=== Section Start ===
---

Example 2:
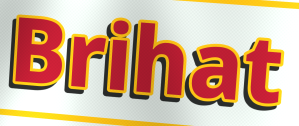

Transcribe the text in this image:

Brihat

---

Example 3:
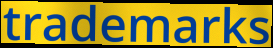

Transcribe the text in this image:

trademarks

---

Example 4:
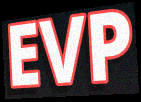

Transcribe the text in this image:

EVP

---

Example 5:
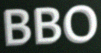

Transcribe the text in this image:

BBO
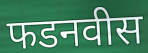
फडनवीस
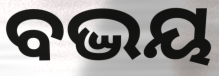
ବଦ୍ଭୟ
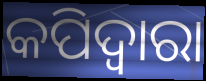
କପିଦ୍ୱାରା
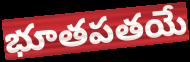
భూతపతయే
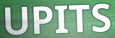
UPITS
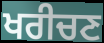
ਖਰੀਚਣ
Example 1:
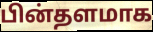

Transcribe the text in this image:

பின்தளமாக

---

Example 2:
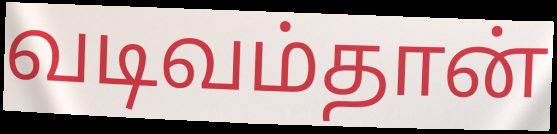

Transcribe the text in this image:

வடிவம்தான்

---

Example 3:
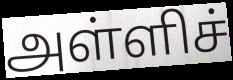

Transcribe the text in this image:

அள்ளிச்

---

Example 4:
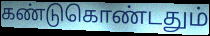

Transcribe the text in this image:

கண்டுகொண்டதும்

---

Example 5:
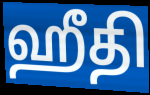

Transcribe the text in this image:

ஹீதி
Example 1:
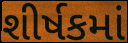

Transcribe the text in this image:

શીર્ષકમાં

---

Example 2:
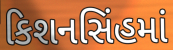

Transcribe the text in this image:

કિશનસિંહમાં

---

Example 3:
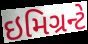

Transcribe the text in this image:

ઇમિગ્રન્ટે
=== Section End ===
- [What needs to be done]: Reproduce, word for word, everything in the listing above except the pictures.

- [Result of the task]:
---

Example 2:

Transcribe the text in this image:

Brihat

---

Example 3:

Transcribe the text in this image:

trademarks

---

Example 4:

Transcribe the text in this image:

EVP

---

Example 5:

Transcribe the text in this image:

BBO
फडनवीस
ବଦ୍ଭୟ
କପିଦ୍ୱାରା
భూతపతయే
UPITS
ਖਰੀਚਣ
Example 1:

Transcribe the text in this image:

பின்தளமாக

---

Example 2:

Transcribe the text in this image:

வடிவம்தான்

---

Example 3:

Transcribe the text in this image:

அள்ளிச்

---

Example 4:

Transcribe the text in this image:

கண்டுகொண்டதும்

---

Example 5:

Transcribe the text in this image:

ஹீதி
Example 1:

Transcribe the text in this image:

શીર્ષકમાં

---

Example 2:

Transcribe the text in this image:

કિશનસિંહમાં

---

Example 3:

Transcribe the text in this image:

ઇમિગ્રન્ટે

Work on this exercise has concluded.